DATA FOR THIS EXERCISE |
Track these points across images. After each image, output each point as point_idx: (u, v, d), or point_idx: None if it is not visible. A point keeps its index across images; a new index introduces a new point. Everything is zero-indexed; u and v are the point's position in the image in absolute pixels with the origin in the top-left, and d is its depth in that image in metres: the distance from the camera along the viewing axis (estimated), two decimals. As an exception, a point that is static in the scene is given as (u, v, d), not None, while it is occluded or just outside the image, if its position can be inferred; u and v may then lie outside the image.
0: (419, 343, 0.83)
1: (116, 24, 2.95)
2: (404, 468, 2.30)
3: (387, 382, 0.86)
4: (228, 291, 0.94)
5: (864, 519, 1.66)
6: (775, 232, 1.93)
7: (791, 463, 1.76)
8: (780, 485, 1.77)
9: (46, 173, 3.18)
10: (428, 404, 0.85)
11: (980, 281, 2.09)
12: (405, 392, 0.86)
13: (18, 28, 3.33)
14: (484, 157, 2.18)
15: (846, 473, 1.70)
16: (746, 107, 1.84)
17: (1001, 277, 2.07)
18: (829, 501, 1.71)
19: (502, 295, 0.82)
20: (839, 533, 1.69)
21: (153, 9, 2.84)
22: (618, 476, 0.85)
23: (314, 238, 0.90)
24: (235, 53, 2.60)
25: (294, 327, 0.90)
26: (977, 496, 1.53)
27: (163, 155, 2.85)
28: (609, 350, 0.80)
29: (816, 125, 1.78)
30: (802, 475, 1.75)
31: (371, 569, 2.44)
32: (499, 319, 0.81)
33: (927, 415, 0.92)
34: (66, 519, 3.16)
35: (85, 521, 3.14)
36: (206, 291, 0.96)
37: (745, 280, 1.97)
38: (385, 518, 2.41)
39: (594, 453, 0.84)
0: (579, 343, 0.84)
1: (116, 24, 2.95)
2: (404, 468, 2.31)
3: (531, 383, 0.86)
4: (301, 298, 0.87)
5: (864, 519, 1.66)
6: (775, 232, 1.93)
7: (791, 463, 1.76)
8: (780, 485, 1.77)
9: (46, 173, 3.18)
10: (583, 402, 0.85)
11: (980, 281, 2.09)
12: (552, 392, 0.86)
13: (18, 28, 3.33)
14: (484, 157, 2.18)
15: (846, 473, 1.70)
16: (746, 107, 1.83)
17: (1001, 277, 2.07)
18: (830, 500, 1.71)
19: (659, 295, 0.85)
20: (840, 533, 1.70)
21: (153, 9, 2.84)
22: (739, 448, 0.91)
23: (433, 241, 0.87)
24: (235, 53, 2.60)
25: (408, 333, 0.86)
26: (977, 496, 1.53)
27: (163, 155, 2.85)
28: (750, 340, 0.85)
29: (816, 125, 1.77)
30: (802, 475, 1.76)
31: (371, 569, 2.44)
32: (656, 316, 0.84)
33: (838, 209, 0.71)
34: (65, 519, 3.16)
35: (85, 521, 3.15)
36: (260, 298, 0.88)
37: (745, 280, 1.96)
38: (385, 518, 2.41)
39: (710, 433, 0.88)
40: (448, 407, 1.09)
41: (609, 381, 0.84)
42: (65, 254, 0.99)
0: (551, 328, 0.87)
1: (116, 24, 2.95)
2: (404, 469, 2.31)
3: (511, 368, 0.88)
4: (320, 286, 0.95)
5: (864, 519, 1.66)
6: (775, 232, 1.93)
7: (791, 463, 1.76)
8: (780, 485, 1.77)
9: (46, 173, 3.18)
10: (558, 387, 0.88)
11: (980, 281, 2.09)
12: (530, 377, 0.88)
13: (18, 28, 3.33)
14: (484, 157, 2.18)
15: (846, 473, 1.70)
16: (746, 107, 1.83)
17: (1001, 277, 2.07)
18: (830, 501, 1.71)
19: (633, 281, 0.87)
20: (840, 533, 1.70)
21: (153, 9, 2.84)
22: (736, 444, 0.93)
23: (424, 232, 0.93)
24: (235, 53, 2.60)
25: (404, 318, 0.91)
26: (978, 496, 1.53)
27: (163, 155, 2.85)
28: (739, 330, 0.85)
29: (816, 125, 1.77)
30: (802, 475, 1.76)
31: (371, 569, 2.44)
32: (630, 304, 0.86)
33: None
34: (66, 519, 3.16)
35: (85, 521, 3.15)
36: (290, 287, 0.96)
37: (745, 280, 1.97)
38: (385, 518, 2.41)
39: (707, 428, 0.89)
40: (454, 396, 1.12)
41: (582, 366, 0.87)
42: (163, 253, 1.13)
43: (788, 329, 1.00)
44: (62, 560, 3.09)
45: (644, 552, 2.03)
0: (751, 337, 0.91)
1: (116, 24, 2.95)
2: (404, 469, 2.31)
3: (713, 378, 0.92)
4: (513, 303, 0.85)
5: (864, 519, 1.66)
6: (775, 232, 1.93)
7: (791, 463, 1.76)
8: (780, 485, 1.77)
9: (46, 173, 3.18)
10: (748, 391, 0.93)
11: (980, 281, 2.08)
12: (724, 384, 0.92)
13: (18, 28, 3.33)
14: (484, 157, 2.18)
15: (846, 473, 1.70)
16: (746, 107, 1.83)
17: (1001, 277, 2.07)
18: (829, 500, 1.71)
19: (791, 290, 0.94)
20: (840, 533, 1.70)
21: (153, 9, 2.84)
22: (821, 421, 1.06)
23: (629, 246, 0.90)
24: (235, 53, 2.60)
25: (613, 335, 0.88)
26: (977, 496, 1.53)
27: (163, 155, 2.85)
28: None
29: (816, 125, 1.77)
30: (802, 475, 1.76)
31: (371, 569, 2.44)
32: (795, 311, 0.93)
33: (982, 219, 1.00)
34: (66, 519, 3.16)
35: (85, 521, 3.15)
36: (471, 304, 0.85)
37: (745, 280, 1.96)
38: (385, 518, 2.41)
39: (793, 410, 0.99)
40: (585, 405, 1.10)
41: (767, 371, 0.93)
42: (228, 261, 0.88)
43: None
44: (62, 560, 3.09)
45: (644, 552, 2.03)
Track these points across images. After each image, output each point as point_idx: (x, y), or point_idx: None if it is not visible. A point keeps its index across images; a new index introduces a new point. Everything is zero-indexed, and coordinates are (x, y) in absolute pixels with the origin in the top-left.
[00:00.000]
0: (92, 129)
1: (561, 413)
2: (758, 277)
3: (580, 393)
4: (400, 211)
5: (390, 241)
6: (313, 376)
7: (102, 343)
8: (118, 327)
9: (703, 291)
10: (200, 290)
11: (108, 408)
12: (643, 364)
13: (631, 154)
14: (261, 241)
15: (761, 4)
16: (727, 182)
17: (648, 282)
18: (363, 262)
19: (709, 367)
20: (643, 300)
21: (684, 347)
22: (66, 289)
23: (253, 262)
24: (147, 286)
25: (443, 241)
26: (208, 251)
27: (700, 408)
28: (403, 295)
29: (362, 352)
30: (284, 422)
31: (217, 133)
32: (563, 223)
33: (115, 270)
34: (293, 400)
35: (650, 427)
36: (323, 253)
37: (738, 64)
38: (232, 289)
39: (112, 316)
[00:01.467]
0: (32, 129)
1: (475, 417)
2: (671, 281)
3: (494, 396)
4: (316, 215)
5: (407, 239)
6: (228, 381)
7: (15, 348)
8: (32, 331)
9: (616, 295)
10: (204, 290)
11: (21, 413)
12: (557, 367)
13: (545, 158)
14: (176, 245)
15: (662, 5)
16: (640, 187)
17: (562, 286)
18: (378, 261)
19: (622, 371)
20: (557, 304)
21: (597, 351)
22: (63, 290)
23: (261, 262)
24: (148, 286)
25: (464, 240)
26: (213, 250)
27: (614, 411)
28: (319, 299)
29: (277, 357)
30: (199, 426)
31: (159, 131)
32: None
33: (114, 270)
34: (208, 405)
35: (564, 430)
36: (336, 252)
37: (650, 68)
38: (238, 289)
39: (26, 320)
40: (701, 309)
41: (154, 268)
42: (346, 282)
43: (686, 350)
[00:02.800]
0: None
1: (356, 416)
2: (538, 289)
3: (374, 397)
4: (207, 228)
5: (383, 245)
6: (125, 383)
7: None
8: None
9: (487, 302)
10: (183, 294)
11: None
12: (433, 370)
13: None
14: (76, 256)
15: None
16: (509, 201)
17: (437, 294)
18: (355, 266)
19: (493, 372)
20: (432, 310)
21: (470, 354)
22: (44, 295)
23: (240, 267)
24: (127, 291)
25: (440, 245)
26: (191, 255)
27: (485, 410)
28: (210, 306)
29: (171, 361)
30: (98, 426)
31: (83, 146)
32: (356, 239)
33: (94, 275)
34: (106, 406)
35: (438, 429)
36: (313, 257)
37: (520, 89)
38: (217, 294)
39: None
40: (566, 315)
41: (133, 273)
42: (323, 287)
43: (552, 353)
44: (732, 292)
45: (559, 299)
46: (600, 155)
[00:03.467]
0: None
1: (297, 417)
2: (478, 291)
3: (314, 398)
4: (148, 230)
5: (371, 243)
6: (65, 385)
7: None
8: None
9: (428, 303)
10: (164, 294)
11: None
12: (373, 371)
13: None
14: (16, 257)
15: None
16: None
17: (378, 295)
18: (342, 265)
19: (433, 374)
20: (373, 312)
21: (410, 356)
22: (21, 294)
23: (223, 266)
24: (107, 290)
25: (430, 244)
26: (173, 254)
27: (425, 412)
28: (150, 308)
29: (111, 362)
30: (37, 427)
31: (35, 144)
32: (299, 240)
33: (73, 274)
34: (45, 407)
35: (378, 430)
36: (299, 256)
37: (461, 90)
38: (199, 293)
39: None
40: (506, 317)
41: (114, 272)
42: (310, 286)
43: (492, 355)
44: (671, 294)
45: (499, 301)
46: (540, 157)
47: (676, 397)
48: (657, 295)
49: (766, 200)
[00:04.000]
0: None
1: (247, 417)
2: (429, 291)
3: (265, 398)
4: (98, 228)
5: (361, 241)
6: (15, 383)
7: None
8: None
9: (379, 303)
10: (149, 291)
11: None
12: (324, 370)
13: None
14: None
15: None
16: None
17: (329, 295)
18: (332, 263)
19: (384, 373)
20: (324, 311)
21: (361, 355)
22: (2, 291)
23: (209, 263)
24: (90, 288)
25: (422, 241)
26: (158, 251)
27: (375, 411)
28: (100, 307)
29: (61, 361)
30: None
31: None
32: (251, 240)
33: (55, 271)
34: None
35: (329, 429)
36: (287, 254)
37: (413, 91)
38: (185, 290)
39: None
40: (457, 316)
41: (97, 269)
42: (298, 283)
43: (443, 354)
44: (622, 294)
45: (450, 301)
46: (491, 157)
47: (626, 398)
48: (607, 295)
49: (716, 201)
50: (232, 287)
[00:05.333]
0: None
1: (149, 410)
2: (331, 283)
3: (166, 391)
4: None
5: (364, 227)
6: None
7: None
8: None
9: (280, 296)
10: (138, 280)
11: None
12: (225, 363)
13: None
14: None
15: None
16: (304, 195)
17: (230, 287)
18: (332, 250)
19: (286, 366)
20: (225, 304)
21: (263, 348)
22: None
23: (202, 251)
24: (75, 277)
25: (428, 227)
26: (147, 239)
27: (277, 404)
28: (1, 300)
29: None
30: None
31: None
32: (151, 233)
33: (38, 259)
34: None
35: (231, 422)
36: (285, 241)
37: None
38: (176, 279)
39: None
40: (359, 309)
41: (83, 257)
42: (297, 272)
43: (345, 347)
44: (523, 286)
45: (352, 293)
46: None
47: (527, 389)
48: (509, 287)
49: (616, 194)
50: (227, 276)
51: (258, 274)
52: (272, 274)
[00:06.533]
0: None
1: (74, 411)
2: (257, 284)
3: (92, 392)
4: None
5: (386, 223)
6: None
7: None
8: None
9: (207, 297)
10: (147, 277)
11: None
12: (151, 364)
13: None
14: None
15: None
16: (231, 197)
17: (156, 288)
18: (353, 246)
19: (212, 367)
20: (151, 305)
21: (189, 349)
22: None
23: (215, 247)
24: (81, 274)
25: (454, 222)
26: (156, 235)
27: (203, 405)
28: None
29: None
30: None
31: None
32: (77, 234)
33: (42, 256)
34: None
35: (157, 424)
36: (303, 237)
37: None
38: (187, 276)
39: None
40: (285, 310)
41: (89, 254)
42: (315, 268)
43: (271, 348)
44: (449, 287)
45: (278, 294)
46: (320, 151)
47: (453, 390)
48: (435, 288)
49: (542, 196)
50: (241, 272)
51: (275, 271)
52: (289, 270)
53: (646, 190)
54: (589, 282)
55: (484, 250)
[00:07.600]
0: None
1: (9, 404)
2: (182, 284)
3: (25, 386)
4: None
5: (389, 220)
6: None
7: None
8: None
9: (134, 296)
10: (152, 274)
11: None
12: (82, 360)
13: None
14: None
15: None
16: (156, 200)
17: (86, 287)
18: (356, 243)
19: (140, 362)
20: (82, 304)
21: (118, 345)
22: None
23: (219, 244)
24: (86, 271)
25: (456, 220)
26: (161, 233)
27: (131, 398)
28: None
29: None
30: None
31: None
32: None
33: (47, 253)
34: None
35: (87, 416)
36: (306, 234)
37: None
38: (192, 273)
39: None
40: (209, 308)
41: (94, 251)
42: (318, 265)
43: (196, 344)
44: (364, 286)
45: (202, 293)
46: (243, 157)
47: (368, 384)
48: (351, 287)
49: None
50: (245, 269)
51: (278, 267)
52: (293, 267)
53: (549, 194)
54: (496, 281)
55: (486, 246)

ACTIVITY |
Return each line in the records that holds the string "zero".

SOLVED PROBLEM |
Track these points across images. After each image, output each point as point_idx: (u, v, d), or point_idx: None if it is not visible. A point keeps its index across images; a new index introduces a new point. Everything is zero-indexed; u and v are the point's position in the image in absolute pixels with the origin in the top-left, and d is its depth in that image in metres: the distance from the camera along the viewing axis (estimated), two decimals. As an exception, a point that is static in the scene is given as (u, v, d), not None, while it is occluded or just outside the image, if its position can be inferred; u and v may then lie outside the image.
Track these points across images. After each image, output each point as point_idx: (x, y), or point_idx: None if it is not visible. A point keeps its index across images; a new index introduces a new point. Everything is zero-indexed, and coordinates are (x, y) in absolute pixels with the origin in the top-left.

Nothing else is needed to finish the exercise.